> **ABOUT THIS TASK**:
In the API specifications below, take the passage that opens with "Databricks will be" and closes with "the Partner tile.". Write it out again, switching "Partner tile" to "Partner Connect tile".

> **EXTRACT TO READ**:
________________________________________

Skip to content

Latest commit

 

History

History
518 lines (408 loc) · 26.2 KB

ApiSpecifications.md

File metadata and controls

518 lines (408 loc) · 26.2 KB

API Specifications

API overview

This page details the technical specifications of the APIs that partners implement. Also see the Technical FAQ for common questions.

OpenApi Specification

OpenApi specification

Headers

Request Headers

In the API requests, Databricks will include the following request headers:

"User-Agent": "databricks"
"Authorization": "Basic <base64 user:pwd>" [user:pwd provided by partner to Databricks for authentication]
"Content-Type": "application/json"
"Accept-Language": "user language" [en-US]
Response Headers

Partners need to include the following headers in all api responses that return JSON payload.

"Content-Type": "application/json"

Databricks will be authenticating using basic authentication with the partners.

Connection API (All Partners)

Connect

The Connect API is used to sign-in or sign-up a user with a partner with Databricks resources pre-configured.

Sequence diagram

The order of events when connecting Databricks to a partner is as follows:

  1. The user clicks the Partner tile.
  2. The user confirms the Databricks resources that will be provisioned for the connection (e.g. the Service Principal, the PAT or the service principal OAuth secret, the SQL Warehouse).
  3. The user clicks Connect.
    1. Databricks calls the partner's Connect API with all of the Databricks data that the partner needs.
    2. The partner provisions any accounts and resources needed. (e.g. persisting the Databricks workspace_id, provisioning a Databricks output node).
    3. The partner responds with
      1. HTTP status code - for determining success, Databricks failure, and partner failure.
      2. Redirect URL - for Databricks to launch in a new browser tab.
      3. Additional data - see below.
  4. Databricks launches the Redirect URL in a new browser tab.

Redirect URL explanation

The Redirect URL can be customized by the partner to handle different cases. Partners can embed arbitrary data (e.g. user info) into the URL. As a typical example, a partner may choose to implement the following URLs. Superscripts denote options for the same scenario depending on the partner's capabilities.

  • www.partner.com/create-trial
    • Used when the partner has never seen the user or the account before.
    • ¹Used when the account has an expired trial (and the partner allows multiple trials per account)
  • www.partner.com/sign-in
    • ²Used when the partner has never seen the user, but has seen the account, and can automatically provision the user.

________________________________________

> **SOURCE MATERIAL**:
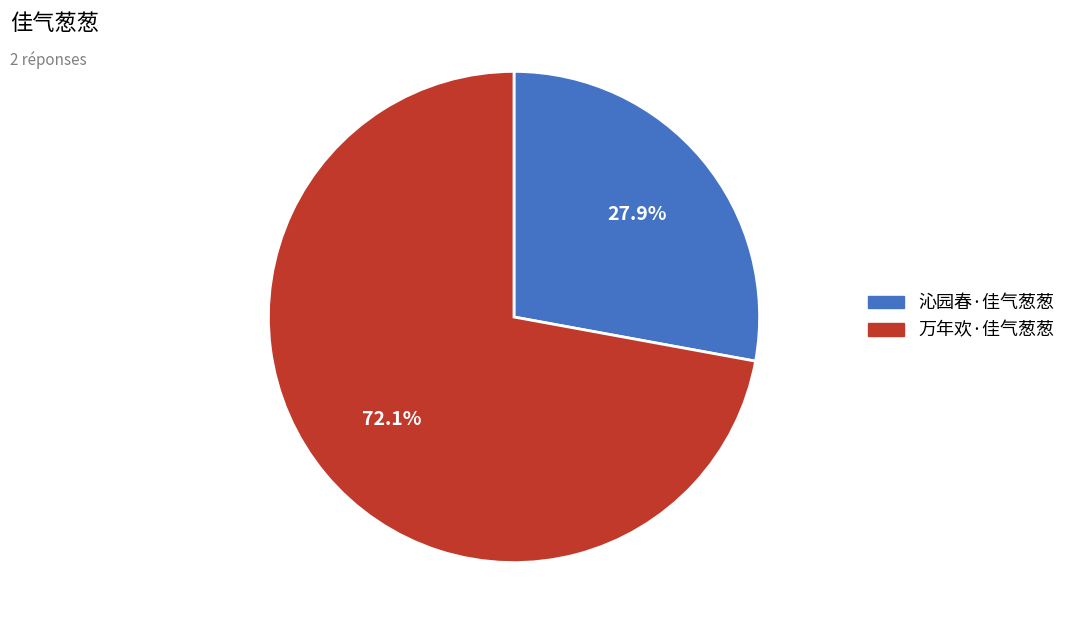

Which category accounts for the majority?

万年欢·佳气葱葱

________________________________________

> **EXERCISE SOLUTION**:
Databricks will be authenticating using basic authentication with the partners.

Connection API (All Partners)

Connect

The Connect API is used to sign-in or sign-up a user with a partner with Databricks resources pre-configured.

Sequence diagram

The order of events when connecting Databricks to a partner is as follows:

  1. The user clicks the Partner Connect tile.